Hydro Energy

Last updated:7 June 2023

Hydroelectricity is electrical energy generated when falling water from reservoirs or flowing water from rivers, streams or waterfalls (run of river) is channelled through water turbines. The pressure of the flowing water on the turbine blades causes the shaft to rotate and the rotating shaft drives an electrical generator which converts the motion of the shaft into electrical energy. Most commonly, water is dammed and the flow of water out of the dam to drive the turbines is controlled by the opening or closing of sluices, gates or pipes. This is commonly called penstock.

Hydropower is the most advanced and mature renewable energy technology and provides some level of electricity generation in more than 160 countries worldwide. Hydro is a renewable energy source and has the advantages of low greenhouse gas emissions, low operating costs, and a high ramp rate (quick response to electricity demand), enabling it to be used for either base or peak load electricity generation, or both.

Australia's hydro energy resources

Australia is the driest inhabited continent on earth, with over 80 per cent of its landmass receiving an annual average rainfall of less than 600 mm per year and 50 per cent less than 300 mm per year. There is also high variability in rainfall, evaporation rates and temperatures between years, resulting in Australia having very limited and variable surface water resources. Much of Australia's economically feasible hydro energy resource has already been harnessed.

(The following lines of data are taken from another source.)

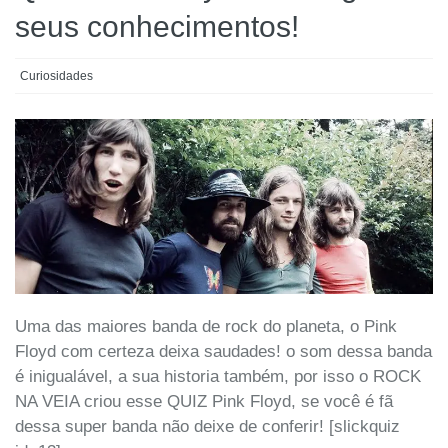
seus conhecimentos!
Curiosidades
Uma das maiores banda de rock do planeta, o Pink
Floyd com certeza deixa saudades! o som dessa banda
é inigualável, a sua historia também, por isso o ROCK
NA VEIA criou esse QUIZ Pink Floyd, se você é fã
dessa super banda não deixe de conferir! [slickquiz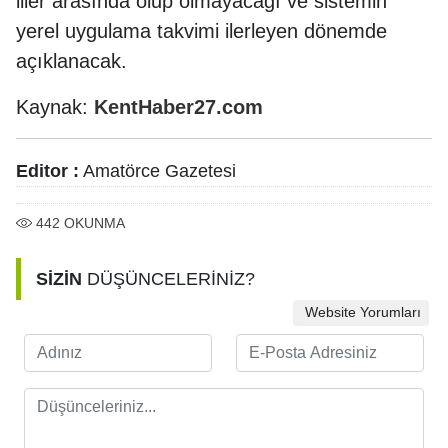
iller arasında olup olmayacağı ve sistemin
yerel uygulama takvimi ilerleyen dönemde
açıklanacak.
Kaynak:
KentHaber27.com
Editor :
Amatörce Gazetesi
442
OKUNMA
SİZİN
DÜŞÜNCELERİNİZ?
Website Yorumları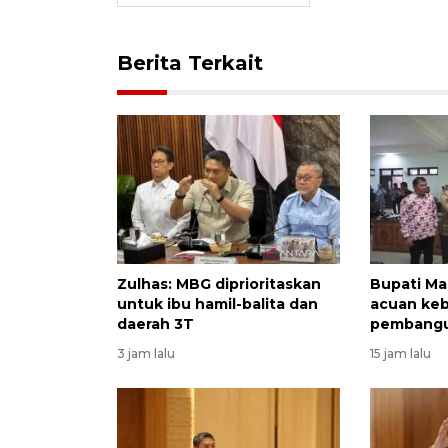
Berita Terkait
Zulhas: MBG diprioritaskan
Bupati Ma
untuk ibu hamil-balita dan
acuan keb
daerah 3T
pembangu
3 jam lalu
15 jam lalu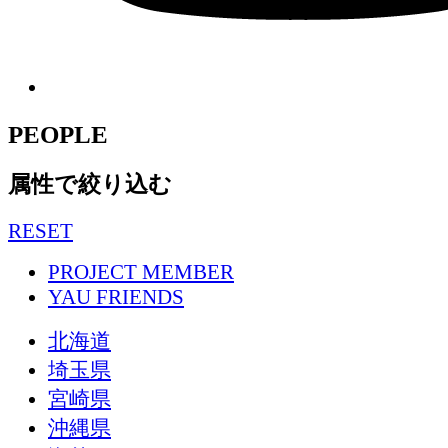
PEOPLE
属性で絞り込む
RESET
PROJECT MEMBER
YAU FRIENDS
北海道
埼玉県
宮崎県
沖縄県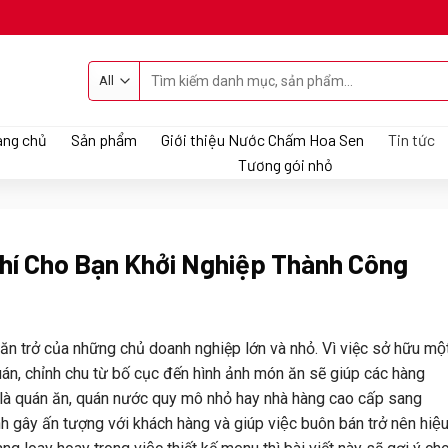
Tìm
kiếm:
ang chủ
Sản phẩm
Giới thiệu Nước Chấm Hoa Sen
Tin tức
Tương gói nhỏ
hí Cho Bạn Khởi Nghiệp Thành Công
răn trở của những chủ doanh nghiệp lớn và nhỏ. Vì việc sở hữu mộ
chỉnh chu từ bố cục đến hình ảnh món ăn sẽ giúp các hàng
̀ là quán ăn, quán nước quy mô nhỏ hay nhà hàng cao cấp sang
h gây ấn tượng với khách hàng và giúp việc buôn bán trở nên hiệ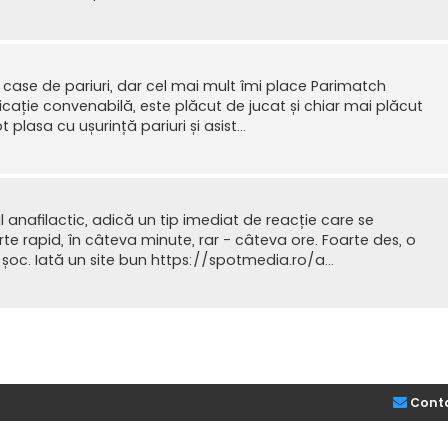
e case de pariuri, dar cel mai mult îmi place Parimatch
licație convenabilă, este plăcut de jucat și chiar mai plăcut
 plasa cu ușurință pariuri și asist...
 anafilactic, adică un tip imediat de reacție care se
rte rapid, în câteva minute, rar - câteva ore. Foarte des, o
oc. Iată un site bun https://spotmedia.ro/a...
Cont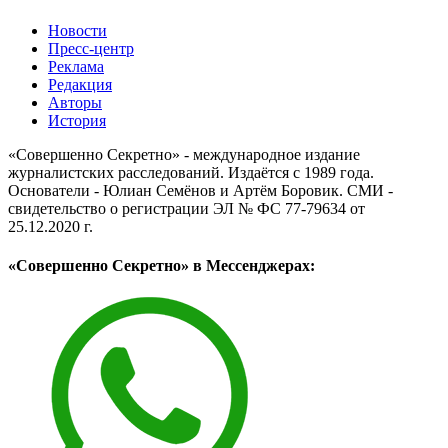
Новости
Пресс-центр
Реклама
Редакция
Авторы
История
«Совершенно Секретно» - международное издание
журналистских расследований. Издаётся с 1989 года.
Основатели - Юлиан Семёнов и Артём Боровик. CМИ -
свидетельство о регистрации ЭЛ № ФС 77-79634 от
25.12.2020 г.
«Совершенно Секретно» в Мессенджерах: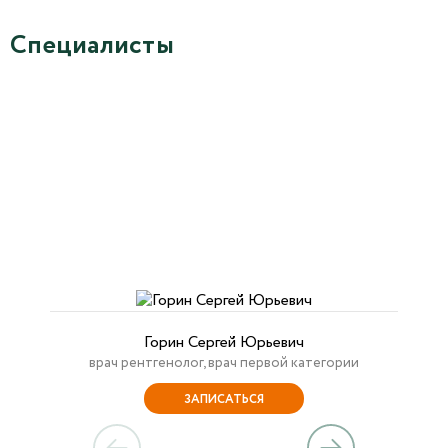
Специалисты
Горин Сергей Юрьевич
врач рентгенолог, врач первой категории
ЗАПИСАТЬСЯ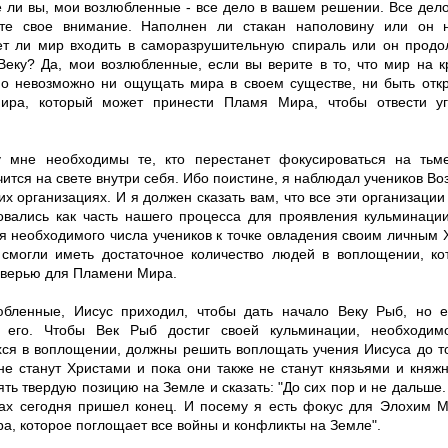
 ли вы, мои возлюбленные - все дело в вашем решении. Все дело
те свое внимание. Наполнен ли стакан наполовину или он н
т ли мир входить в саморазрушительную спираль или он продол
Веку? Да, мои возлюбленные, если вы верите в то, что мир на к
но невозможно ни ощущать мира в своем существе, ни быть отк
ира, который может принести Пламя Мира, чтобы отвести уг
 мне необходимы те, кто перестанет фокусироваться на тьм
ится на свете внутри себя. Ибо поистине, я наблюдал учеников В
их организациях. И я должен сказать вам, что все эти организаци
овались как часть нашего процесса для проявления кульминаци
я необходимого числа учеников к точке овладения своим личным 
смогли иметь достаточное количество людей в воплощении, ко
дверью для Пламени Мира.
бленные, Иисус приходил, чтобы дать начало Веку Рыб, но 
ь его. Чтобы Век Рыб достиг своей кульминации, необходим
ся в воплощении, должны решить воплощать учения Иисуса до то
не станут Христами и пока они также не станут князьями и кня
ять твердую позицию на Земле и сказать: "До сих пор и не дальше.
ах сегодня пришел конец. И посему я есть фокус для Элохим М
а, которое поглощает все войны и конфликты на Земле".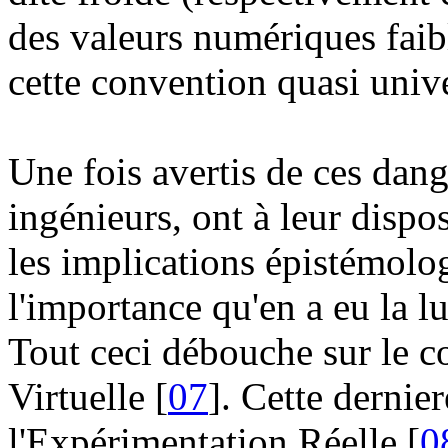
des valeurs numériques faib
cette convention quasi univer
Une fois avertis de ces dange
ingénieurs, ont à leur disp
les implications épistémolo
l'importance qu'en a eu la l
Tout ceci débouche sur le 
Virtuelle [
07
]. Cette dernie
l'Expérimentation Réelle [
0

Australia's hydro energy resources are described in more detail in the Australian Energy Resource Assessment, which provides an integrated scientific and economic assessment of all Australia's energy resources and factors influencing their development and use to 2030.

Australia has more than 100 operating hydroelectric power stations with total installed capacity of about 7800 megawatts (MW). These are located in the areas of highest rainfall and elevation and are mostly in New South Wales (55 per cent) and Tasmania (29 per cent). The Snowy Mountains Hydro-electric Scheme, with a capacity of 3800MW, is Australia's largest hydro scheme and is one of the most complex integrated water and hydroelectricity schemes in the world. The Scheme collects and stores the water that would normally flow east to the coast and diverts it through trans-mountain tunnels and power stations. The water is then released into the Murray and Murrumbidgee Rivers for irrigation. The Snowy Mountains Scheme comprises sixteen major dams, seven power stations (two of which are underground), a pumping station, 145km of inter-connected trans-mountain tunnels and 80km of aqueducts. The Snowy Mountains Hydro-electric Scheme accounts for around half of Australia's total hydroelectricity generation capacity and provides base load and peak load power to the eastern mainland grid of Australia.

Hydro energy is particularly important in Tasmania where it provides much of the state's electricity. The Tasmanian integrated hydropower scheme harnesses hydro energy from six major water catchments and involves 50 major dams, numerous lakes and 29 power stations with a total capacity of over 2600MW. The scheme provides base and peak load power to the National Electricity Market, firstly to Tasmania and then to the Australian network through Basslink, the undersea interconnector which runs under Bass Strait. There are also hydroelectricity schemes in north-east Victoria, Queensland, Western Australia, and a mini-hydroelectricity project in South Australia.